Auctions | February 22, 2019

Swann Galleries' Spring Offering of Early Printed Books on March 7

New York -- Early manuscripts, incunabula and post-incunabula lead Swann Galleries’ sale of Early Printed, Medical, Scientific & Travel Books on March 7.  

Illuminated manuscripts make an impression with a Prayer Book in Latin and French on vellum, France, 1530s-40s, featuring 20 large and 15 smaller miniature illustrations in color and gold. The prayer book was possibly executed for a Benedictine abbess shown in one of the miniatures, and leads the sale with an estimate of $20,000 to $30,000. Additional decorated works include a mid-fifteenth-century Book of Hours in Latin on vellum, France, with full floral borders surrounding each of 12 miniatures, and a mid-fifteenth-century Book of Hours in Dutch on vellum, Northern Netherlands, (Estimate: $15,000-20,000 and $8,00-12,000, respectively). 

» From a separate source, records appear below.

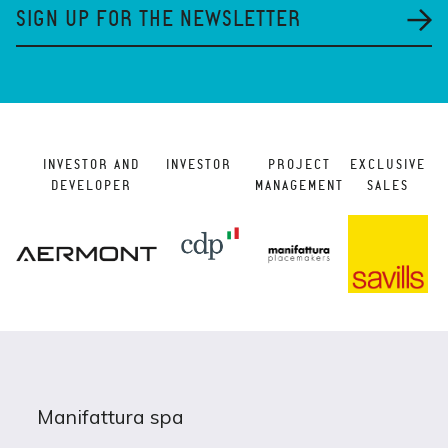
SIGN UP FOR THE NEWSLETTER
INVESTOR AND
INVESTOR
PROJECT
EXCLUSIVE
DEVELOPER
MANAGEMENT
SALES
Manifattura spa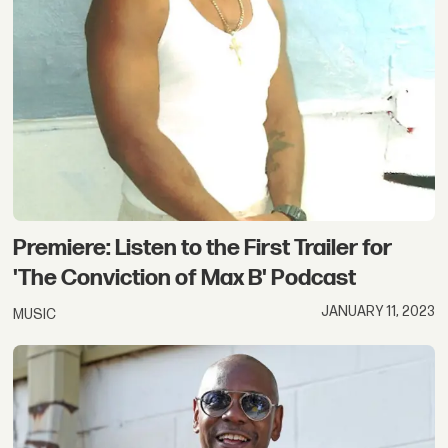
Premiere: Listen to the First Trailer for
'The Conviction of Max B' Podcast
JANUARY 11, 2023
MUSIC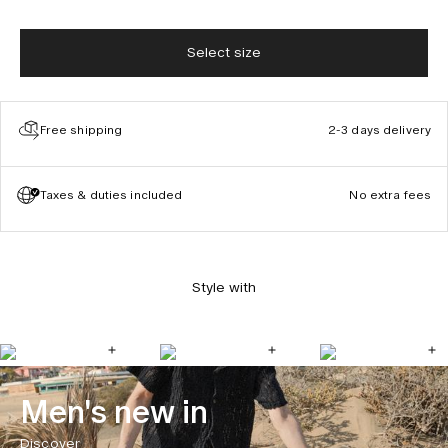
Select size
Free shipping
2-3 days delivery
Taxes & duties included
No extra fees
Style with
Men's new in
Discover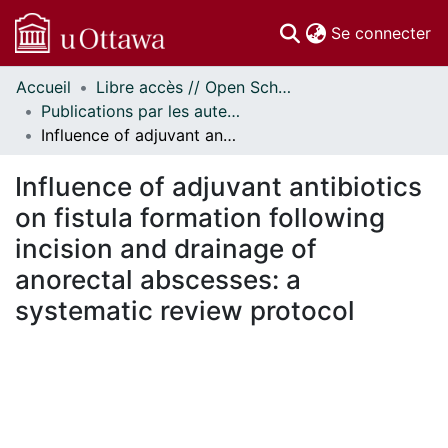
(c
Se connecter
Accueil
Libre accès // Open Scholarship
Communautés
Publications par les auteurs d'uOttawa publiés par BioMed Central // uOttawa authored publications from BioMed Central
et collections
Influence of adjuvant antibiotics on fistula formation following incision and drainage of anorectal abscesses: a systematic review protocol
Parcourir
Statistiques
Influence of adjuvant antibiotics
À propos
on fistula formation following
incision and drainage of
anorectal abscesses: a
systematic review protocol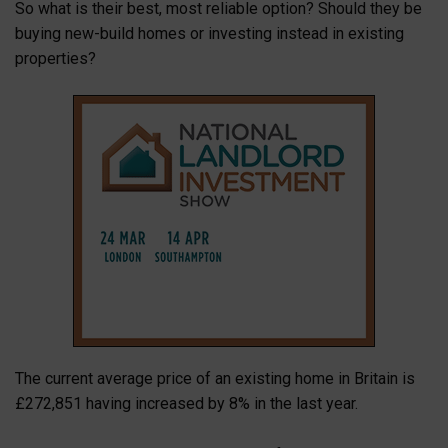
So what is their best, most reliable option? Should they be
buying new-build homes or investing instead in existing
properties?
The current average price of an existing home in Britain is
£272,851 having increased by 8% in the last year.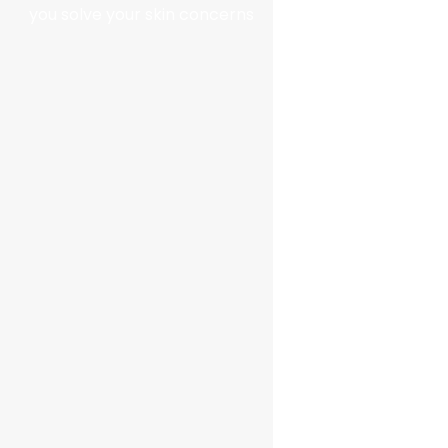
you solve your skin concerns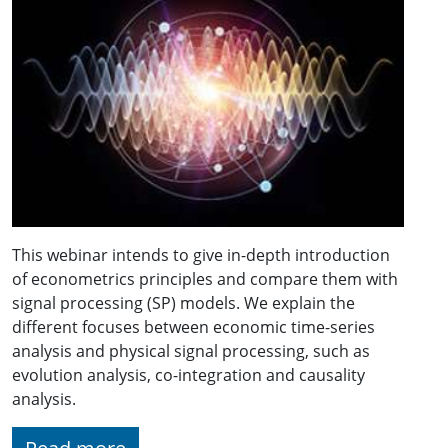
This webinar intends to give in-depth introduction
of econometrics principles and compare them with
signal processing (SP) models. We explain the
different focuses between economic time-series
analysis and physical signal processing, such as
evolution analysis, co-integration and causality
analysis.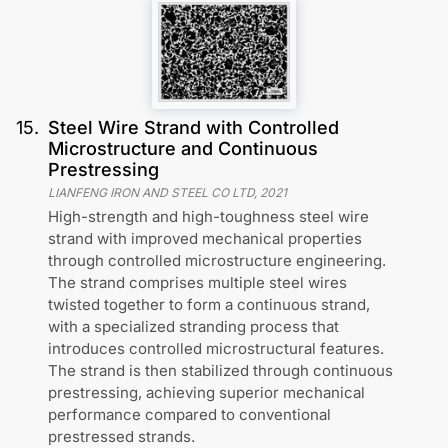
15
.
Steel Wire Strand with Controlled
Microstructure and Continuous
Prestressing
LIANFENG IRON AND STEEL CO LTD
,
2021
High-strength and high-toughness steel wire
strand with improved mechanical properties
through controlled microstructure engineering.
The strand comprises multiple steel wires
twisted together to form a continuous strand,
with a specialized stranding process that
introduces controlled microstructural features.
The strand is then stabilized through continuous
prestressing, achieving superior mechanical
performance compared to conventional
prestressed strands.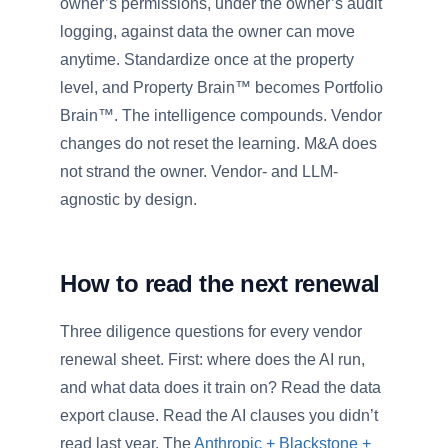
owner’s permissions, under the owner’s audit
logging, against data the owner can move
anytime. Standardize once at the property
level, and Property Brain™ becomes Portfolio
Brain™. The intelligence compounds. Vendor
changes do not reset the learning. M&A does
not strand the owner. Vendor- and LLM-
agnostic by design.
How to read the next renewal
Three diligence questions for every vendor
renewal sheet. First: where does the AI run,
and what data does it train on? Read the data
export clause. Read the AI clauses you didn’t
read last year. The
Anthropic + Blackstone +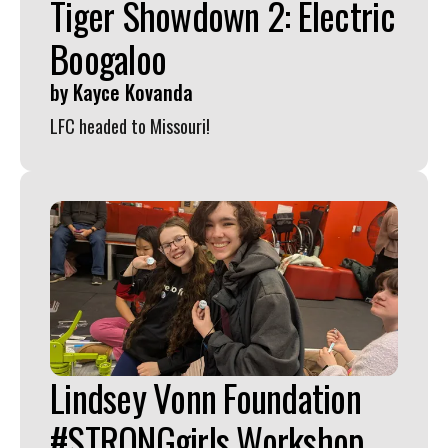
Tiger Showdown 2: Electric
Boogaloo
by
Kayce Kovanda
LFC headed to Missouri!
Lindsey Vonn Foundation
#STRONGgirls Workshop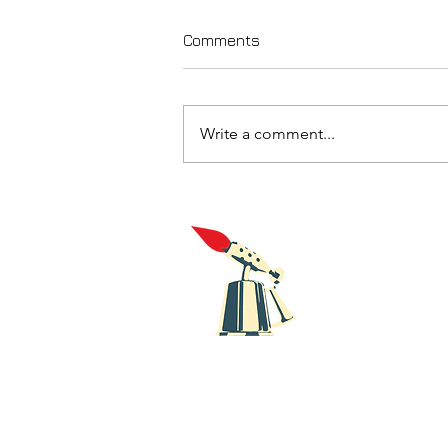
Comments
Write a comment...
Five recent releases from
Blowtorch Records
Blowt
Recor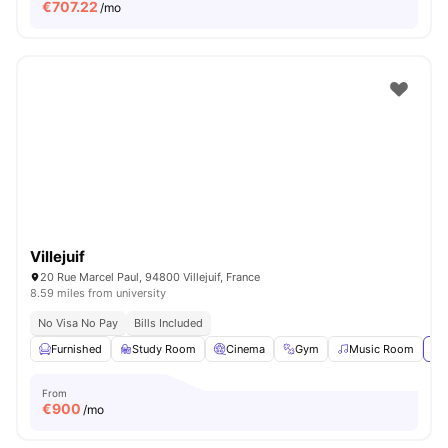
€
707.22
/mo
Villejuif
20 Rue Marcel Paul, 94800 Villejuif, France
8.59 miles from university
No Visa No Pay
Bills Included
Furnished
Study Room
Cinema
Gym
Music Room
Vi
From
€
900
/mo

Science and medical publications include first editions of George Agricola’s most important writings on geology, mineralogy and mining, and his monograph on ancient Greek and Roman weights and measures: De ortu & causis subterraneorum Lib. V bound with De mensuris & ponderibus Romanorum atque Graecorum Lib. V, Basel, 1546, 1550, ($6,000-9,000); as well as a first edition of Frederick Ruysch’s Icon durae matris in concave [convexa] superficie visae, Amsterdam, 1737-38, with two color mezzotints by Jan Ladmiral of the outermost membrane of a human brain.

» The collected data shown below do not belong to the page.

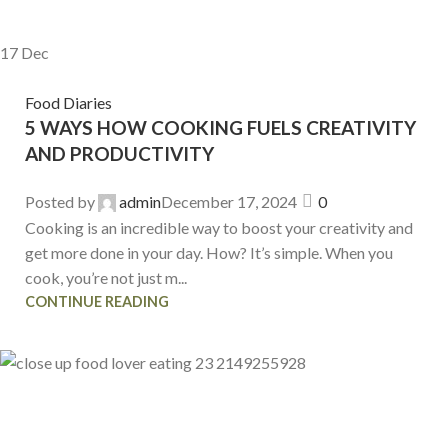
17
Dec
Food Diaries
5 WAYS HOW COOKING FUELS CREATIVITY
AND PRODUCTIVITY
Posted by
admin
December 17, 2024
0
Cooking is an incredible way to boost your creativity and
get more done in your day. How? It’s simple. When you
cook, you’re not just m...
CONTINUE READING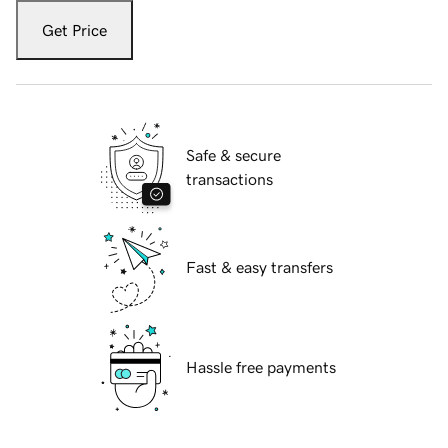
Get Price
Safe & secure
transactions
Fast & easy transfers
Hassle free payments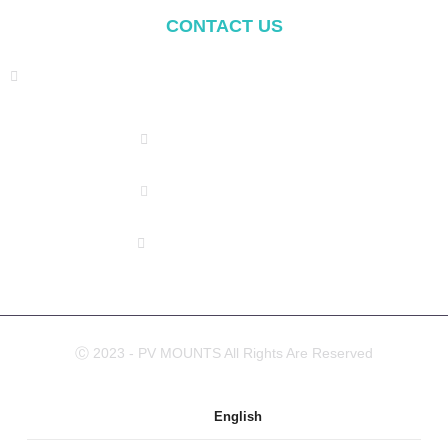
CONTACT US
Address: NO.2 XIYANYILI XINDIAN TOWN XIANG'AN
DISTRICT XIAMEN, CHINA
(+86) 178 5013 2473
(+86) 178 5013 2473
info@pv-mounts.com
Ⓒ 2023 - PV MOUNTS All Rights Are Reserved
English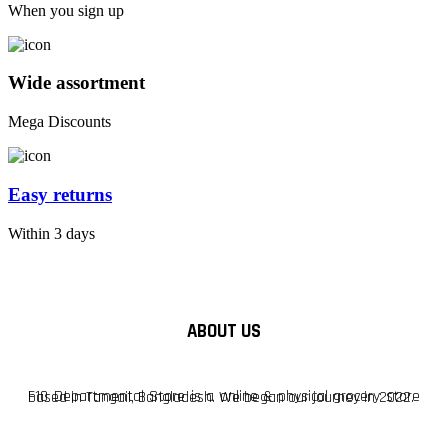
When you sign up
Wide assortment
Mega Discounts
Easy returns
Within 3 days
ABOUT US
F10 Departmental Store is a online & physical grocery store based in Tangail, Bangladesh. We began our journey in 2022.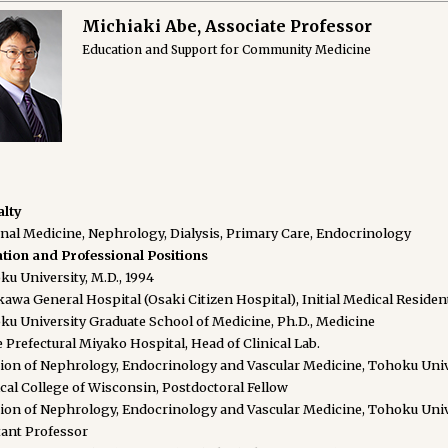
Michiaki Abe, Associate Professor
Education and Support for Community Medicine
alty
rnal Medicine, Nephrology, Dialysis, Primary Care, Endocrinology
tion and Professional Positions
u University, M.D., 1994
awa General Hospital (Osaki Citizen Hospital), Initial Medical Residen
ku University Graduate School of Medicine, Ph.D., Medicine
 Prefectural Miyako Hospital, Head of Clinical Lab.
sion of Nephrology, Endocrinology and Vascular Medicine, Tohoku Unive
cal College of Wisconsin, Postdoctoral Fellow
sion of Nephrology, Endocrinology and Vascular Medicine, Tohoku Unive
tant Professor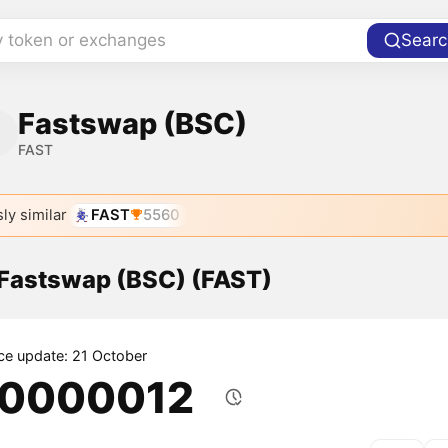
y token or exchanges
Searc
Fastswap (BSC)
FAST
ly similar
FAST
5560
 Fastswap (BSC) (FAST)
ice update: 21 October
.0000012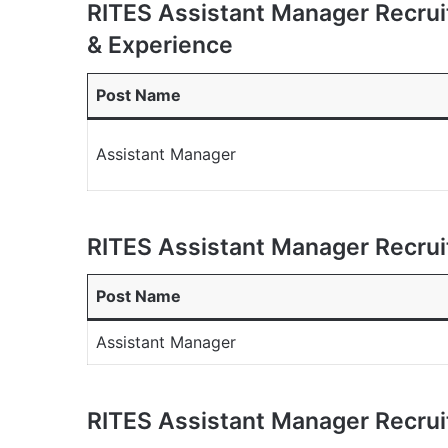
RITES Assistant Manager Recrui
& Experience
Post Name
Assistant Manager
RITES Assistant Manager Recru
Post Name
Assistant Manager
RITES Assistant Manager Recrui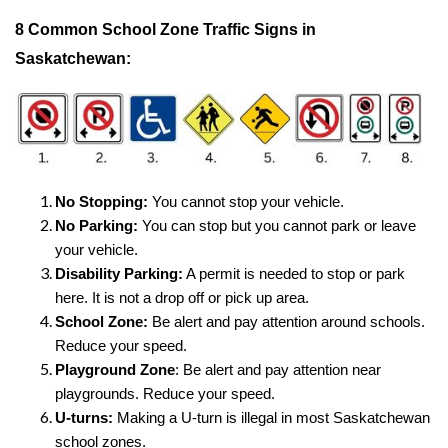
8 Common School Zone Traffic Signs in
Saskatchewan:
No Stopping:
You cannot stop your vehicle.
No Parking:
You can stop but you cannot park or leave
your vehicle.
Disability Parking:
A permit is needed to stop or park
here. It is not a drop off or pick up area.
School Zone:
Be alert and pay attention around schools.
Reduce your speed.
Playground Zone
: Be alert and pay attention near
playgrounds. Reduce your speed.
U-turns:
Making a U-turn is illegal in most Saskatchewan
school zones.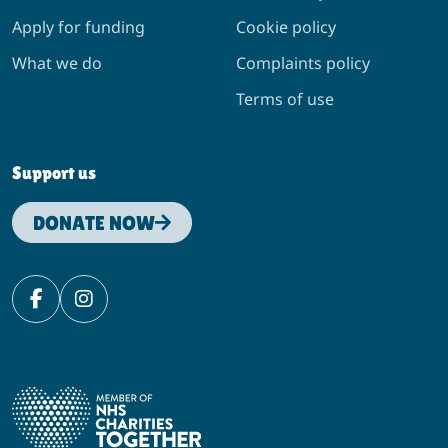
Apply for funding
Cookie policy
What we do
Complaints policy
Terms of use
Support us
DONATE NOW
Facebook
Instagram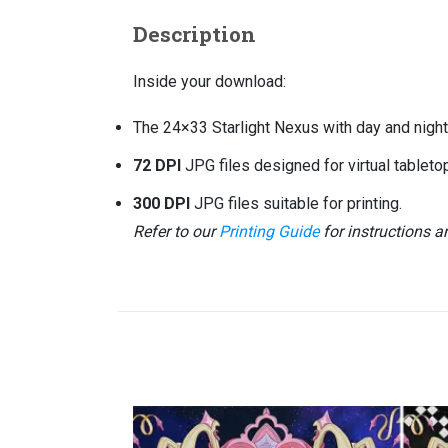
Description
Inside your download:
The 24×33 Starlight Nexus with day and night 
72 DPI
JPG files designed for virtual tablet
300 DPI
JPG files suitable for printing.
Refer to our
Printing Guide
for instructions 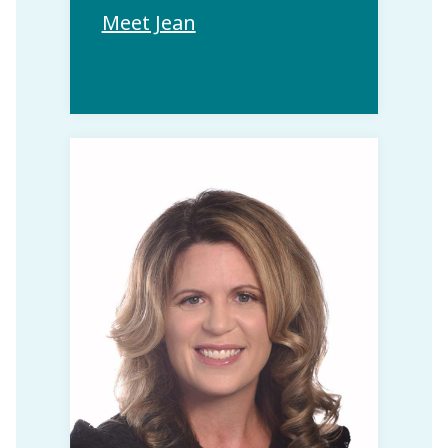
Meet Jean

Incunabula is led by a handsome wide-margined copy of Lectura super V libris Decretalium, Basil, 1477, by Nicolaus Panormitanus de Tudeschis, part five of six of the commentary on the Decretals of Gregory IX which contains the portions on marriage and criminal procedure ($4,000-6,000). Saint Thomas Aquinas’ Quaestiones de duodecim quodlibet, Venice, 1476, and a first edition of Arbor vitae crucifixae Jesu Christi, Venice, 1485, by Ubertinus de Casali ensure a stand out section ($3,000-4,000 and $3,000-5,000, respectively).

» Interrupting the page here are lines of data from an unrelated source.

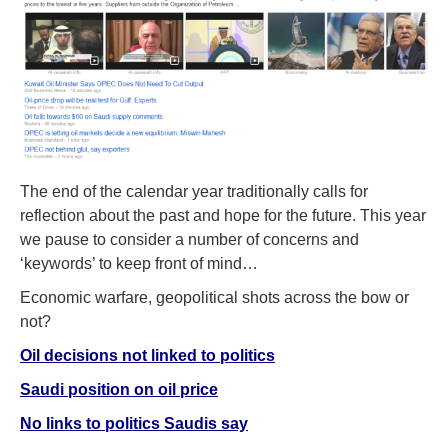
The end of the calendar year traditionally calls for
reflection about the past and hope for the future. This year
we pause to consider a number of concerns and
‘keywords’ to keep front of mind…
Economic warfare, geopolitical shots across the bow or
not?
Oil decisions not linked to politics
Saudi position on oil price
No links to politics Saudis say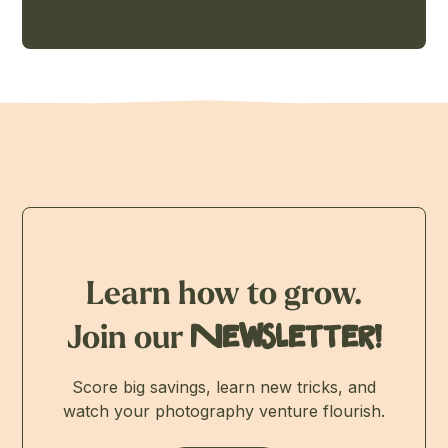
Learn how to grow.
Join our
Newsletter!
Score big savings, learn new tricks, and
watch your photography venture flourish.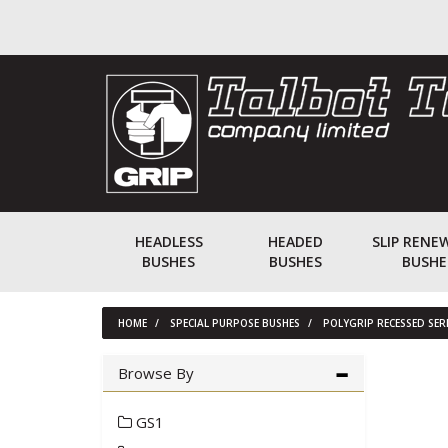
HEADLESS
HEADED
SLIP RENE
BUSHES
BUSHES
BUSHE
HOME
SPECIAL PURPOSE BUSHES
POLYGRIP RECESSED SE
Browse By
GS1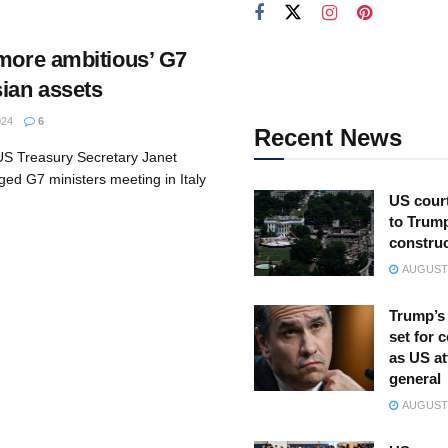
‘more ambitious’ G7
sian assets
024
6
Recent News
 US Treasury Secretary Janet
ged G7 ministers meeting in Italy
US court
to Trum
constru
AUGUST 
Trump’s 
set for 
as US at
general
AUGUST 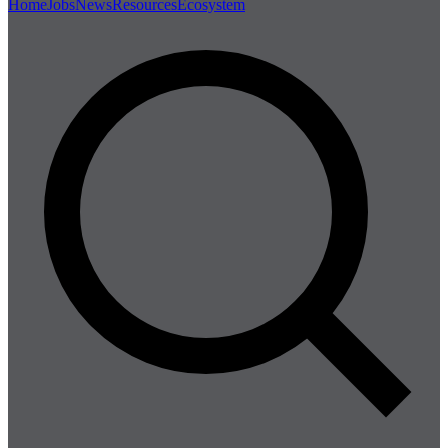
Home
Jobs
News
Resources
Ecosystem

Additional highlights include a first Ibarra edition of Cervantes’s El Ingenioso Hidalgo Don Quixote de la Mancha … Nueva Edición, corregida por la Real Academia Española, Madrid, 1780, in four volumes. The work has been called “The finest edition of Don Quixote that has ever been printed,” and carries an estimate of $8,000 to $12,000. Il Gioco de gli Scacchi, Militello, 1617, by Pietro Carrera, a first edition of one of the scarcest early Italian chess manuals, and the first book printed in Militello, is expected to bring $4,000 to $6,000; Michel de Nostradamus’s The True Prophecies or Prognostications, first complete edition in English, London, 1672, comes across the block at $2,500 to $3,500; and a first edition of Medices legatus de exsilio, Venice, 1522, by Petrus Alcyonius, recounting two imaginary dialogues between Giovanni and Giulio de’ Medici in 1512 on the subject of exile. The two were later exiled from Florence along with their nephew Lorenzo ($2,000-3,000). 

Exhibition opening in New York City March 2. The complete catalogue and bidding information is available at www.swanngalleries.com and on the Swann Galleries App.